§ **PROBLEMS TO SOLVE**
(1) According to the text on ankle sprains, what implantable device is now routinely used in place of screws for high ankle sprain surgery?
(2) Resume the text on ankle sprains after its last sentence.

===== PAGE EXTRACT

Ankle sprains are some of the most common injuries in sports. When they occur low down by the bony protuberances (“malleoli”) on either the outside or the inside of the ankle, they are generally treated symptomatically until the athlete is able to return to competition.
When they sprain occurs higher up, between the two leg bones (tibia and fibula), the sprain takes much longer to heal and often requires surgery. In this instance, the tibia and fibula dissociate from each other and the articular surfaces of the ankle joint are often no longer congruent, setting the stage for post-traumatic arthritis.
The goal of surgery in this case is to make the joint surfaces congruent again (or “anatomic”) as they were before the injury so the ankle is stable and the joint surfaces glide on one another perfectly. While low ankle sprains generally take anywhere from a few days to a few weeks to recover from, the dreaded “High Ankle Sprain” can sometimes take months to return to competitive sport.
The surgical treatment for these injuries has evolved along with all of sports medicine so that now, instead of screws, I routinely use an implantable device called a “tight rope”. It holds the two bones together much like the cable a trapeze artist walks on at circuses.

==========
===== EXTRACTED ENTRIES

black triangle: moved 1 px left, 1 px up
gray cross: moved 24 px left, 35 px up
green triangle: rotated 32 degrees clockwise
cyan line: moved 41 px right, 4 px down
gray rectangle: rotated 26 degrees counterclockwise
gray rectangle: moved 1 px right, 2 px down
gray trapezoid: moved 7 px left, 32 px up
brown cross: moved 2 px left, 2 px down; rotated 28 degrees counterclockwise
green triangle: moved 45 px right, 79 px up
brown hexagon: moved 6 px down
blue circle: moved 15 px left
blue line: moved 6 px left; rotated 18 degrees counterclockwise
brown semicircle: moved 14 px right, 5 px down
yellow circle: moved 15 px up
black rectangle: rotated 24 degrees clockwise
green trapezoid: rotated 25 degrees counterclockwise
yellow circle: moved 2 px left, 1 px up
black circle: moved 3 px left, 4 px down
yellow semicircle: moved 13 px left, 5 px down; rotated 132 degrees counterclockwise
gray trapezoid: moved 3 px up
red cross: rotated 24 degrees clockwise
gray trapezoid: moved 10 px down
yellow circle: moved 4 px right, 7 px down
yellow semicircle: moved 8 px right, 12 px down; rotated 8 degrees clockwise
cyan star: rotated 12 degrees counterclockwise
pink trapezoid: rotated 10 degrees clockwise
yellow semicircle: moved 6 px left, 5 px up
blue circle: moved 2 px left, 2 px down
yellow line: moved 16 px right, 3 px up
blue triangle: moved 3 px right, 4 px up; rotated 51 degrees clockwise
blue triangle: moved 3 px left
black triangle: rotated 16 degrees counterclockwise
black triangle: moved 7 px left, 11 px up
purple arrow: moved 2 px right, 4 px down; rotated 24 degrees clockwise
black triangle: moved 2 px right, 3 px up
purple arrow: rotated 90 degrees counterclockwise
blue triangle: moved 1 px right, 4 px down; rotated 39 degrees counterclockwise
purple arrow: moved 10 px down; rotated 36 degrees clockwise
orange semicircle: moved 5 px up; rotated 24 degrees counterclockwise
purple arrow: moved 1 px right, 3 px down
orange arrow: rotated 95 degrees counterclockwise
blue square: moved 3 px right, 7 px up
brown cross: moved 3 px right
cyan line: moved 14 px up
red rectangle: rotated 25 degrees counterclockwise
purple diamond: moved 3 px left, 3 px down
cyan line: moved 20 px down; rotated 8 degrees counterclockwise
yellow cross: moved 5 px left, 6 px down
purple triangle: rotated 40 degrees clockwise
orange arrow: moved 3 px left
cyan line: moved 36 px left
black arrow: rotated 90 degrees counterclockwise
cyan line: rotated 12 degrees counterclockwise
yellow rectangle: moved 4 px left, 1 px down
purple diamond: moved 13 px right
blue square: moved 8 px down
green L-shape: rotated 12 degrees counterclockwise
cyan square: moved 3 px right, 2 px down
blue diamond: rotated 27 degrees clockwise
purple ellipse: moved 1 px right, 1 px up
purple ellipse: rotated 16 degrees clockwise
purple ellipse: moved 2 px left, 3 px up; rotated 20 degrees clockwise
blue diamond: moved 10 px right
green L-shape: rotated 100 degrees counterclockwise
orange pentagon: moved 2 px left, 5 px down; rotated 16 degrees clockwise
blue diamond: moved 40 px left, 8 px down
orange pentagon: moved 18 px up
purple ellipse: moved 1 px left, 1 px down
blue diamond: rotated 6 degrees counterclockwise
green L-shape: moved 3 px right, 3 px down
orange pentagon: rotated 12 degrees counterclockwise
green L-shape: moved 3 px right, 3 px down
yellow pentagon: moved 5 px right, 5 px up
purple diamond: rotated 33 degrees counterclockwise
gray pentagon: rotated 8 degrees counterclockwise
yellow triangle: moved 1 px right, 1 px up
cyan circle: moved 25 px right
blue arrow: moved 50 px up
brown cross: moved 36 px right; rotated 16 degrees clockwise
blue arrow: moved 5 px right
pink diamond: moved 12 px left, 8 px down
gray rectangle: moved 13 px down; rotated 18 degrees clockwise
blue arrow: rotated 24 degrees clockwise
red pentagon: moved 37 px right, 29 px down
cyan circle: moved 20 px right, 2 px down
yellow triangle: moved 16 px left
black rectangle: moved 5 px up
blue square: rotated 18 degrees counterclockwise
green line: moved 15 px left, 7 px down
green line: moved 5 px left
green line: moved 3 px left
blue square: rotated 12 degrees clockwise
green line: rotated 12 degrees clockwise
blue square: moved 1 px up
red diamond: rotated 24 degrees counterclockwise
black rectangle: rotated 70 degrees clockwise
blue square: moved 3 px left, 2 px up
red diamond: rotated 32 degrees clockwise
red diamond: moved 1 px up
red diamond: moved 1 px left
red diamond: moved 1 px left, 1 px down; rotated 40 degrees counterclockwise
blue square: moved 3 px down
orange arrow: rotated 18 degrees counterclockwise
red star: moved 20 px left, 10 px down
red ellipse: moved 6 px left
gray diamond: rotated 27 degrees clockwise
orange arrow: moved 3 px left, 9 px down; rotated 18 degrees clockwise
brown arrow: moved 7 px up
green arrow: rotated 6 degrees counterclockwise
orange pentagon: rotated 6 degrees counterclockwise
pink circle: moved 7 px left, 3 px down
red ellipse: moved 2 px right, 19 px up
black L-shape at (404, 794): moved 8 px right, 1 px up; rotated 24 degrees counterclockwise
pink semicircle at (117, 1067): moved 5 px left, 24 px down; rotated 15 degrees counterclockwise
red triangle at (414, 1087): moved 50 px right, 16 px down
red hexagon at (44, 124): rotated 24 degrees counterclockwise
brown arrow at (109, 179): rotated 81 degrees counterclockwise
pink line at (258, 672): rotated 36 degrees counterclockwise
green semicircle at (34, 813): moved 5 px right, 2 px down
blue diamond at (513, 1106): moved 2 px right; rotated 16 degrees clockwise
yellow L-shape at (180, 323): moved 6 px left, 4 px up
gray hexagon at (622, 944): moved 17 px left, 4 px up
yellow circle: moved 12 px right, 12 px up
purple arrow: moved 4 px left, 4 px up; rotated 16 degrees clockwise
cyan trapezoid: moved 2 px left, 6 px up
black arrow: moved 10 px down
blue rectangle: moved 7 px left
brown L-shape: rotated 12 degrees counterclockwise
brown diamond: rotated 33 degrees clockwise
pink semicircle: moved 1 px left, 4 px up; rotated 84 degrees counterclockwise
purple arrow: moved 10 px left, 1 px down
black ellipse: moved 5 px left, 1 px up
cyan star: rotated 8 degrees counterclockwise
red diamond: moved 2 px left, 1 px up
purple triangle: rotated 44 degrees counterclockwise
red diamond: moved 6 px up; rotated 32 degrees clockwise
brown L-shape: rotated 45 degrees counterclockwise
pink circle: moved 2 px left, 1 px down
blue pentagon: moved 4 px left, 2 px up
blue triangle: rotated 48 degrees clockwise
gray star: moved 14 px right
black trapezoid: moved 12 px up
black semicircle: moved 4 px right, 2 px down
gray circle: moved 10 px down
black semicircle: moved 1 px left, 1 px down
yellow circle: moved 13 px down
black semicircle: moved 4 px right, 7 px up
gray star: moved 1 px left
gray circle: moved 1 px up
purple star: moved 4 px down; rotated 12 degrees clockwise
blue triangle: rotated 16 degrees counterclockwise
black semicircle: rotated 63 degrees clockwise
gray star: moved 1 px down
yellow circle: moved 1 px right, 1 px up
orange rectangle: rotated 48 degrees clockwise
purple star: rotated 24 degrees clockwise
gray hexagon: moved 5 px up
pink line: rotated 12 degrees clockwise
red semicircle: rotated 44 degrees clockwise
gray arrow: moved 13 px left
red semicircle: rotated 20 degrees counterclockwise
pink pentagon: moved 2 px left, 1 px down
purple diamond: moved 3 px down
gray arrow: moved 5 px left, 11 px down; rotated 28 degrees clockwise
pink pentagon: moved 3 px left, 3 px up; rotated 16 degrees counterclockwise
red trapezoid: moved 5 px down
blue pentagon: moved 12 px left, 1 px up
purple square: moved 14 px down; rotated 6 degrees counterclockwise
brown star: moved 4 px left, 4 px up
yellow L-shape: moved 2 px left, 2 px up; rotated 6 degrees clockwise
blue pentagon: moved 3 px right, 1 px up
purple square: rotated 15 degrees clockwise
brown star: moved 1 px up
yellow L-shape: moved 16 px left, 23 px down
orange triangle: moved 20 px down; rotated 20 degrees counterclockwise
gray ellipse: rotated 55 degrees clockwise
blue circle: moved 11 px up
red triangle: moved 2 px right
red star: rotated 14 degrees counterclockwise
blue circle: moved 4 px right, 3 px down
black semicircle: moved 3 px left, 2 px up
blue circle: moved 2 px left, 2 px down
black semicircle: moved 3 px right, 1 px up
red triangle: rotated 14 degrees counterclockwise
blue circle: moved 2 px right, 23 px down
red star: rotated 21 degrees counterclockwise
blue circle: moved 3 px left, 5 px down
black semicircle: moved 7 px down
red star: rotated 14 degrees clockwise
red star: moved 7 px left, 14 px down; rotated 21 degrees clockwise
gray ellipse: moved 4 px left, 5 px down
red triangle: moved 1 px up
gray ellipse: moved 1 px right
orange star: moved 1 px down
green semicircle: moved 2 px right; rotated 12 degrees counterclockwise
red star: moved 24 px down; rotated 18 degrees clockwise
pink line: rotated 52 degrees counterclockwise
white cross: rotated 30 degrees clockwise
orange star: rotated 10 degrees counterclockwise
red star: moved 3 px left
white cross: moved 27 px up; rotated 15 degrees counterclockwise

==========

§ **EXPECTED RESPONSES**
(1) A device called a "tight rope" is used.

(2)
In contrast to traditional screws used to fix high ankle sprains, the tight rope allows a little bit of physiologic motion between the fibula and tibia that occurs naturally. Research has shown the tight rope construct provides a more anatomic reduction than screws, and I believe the physiologic motion allowed by the tight rope allows more anatomic movement during ankle motion.
Another advantage of this tight rope system is there is no risk of implant breakage, which often happens with screws once the athlete returns to play. Therefore, hardware removal is unnecessary with the tight rope construct, and a second surgery (which is required to remove the screws once the high ankle sprain is healed) is avoided.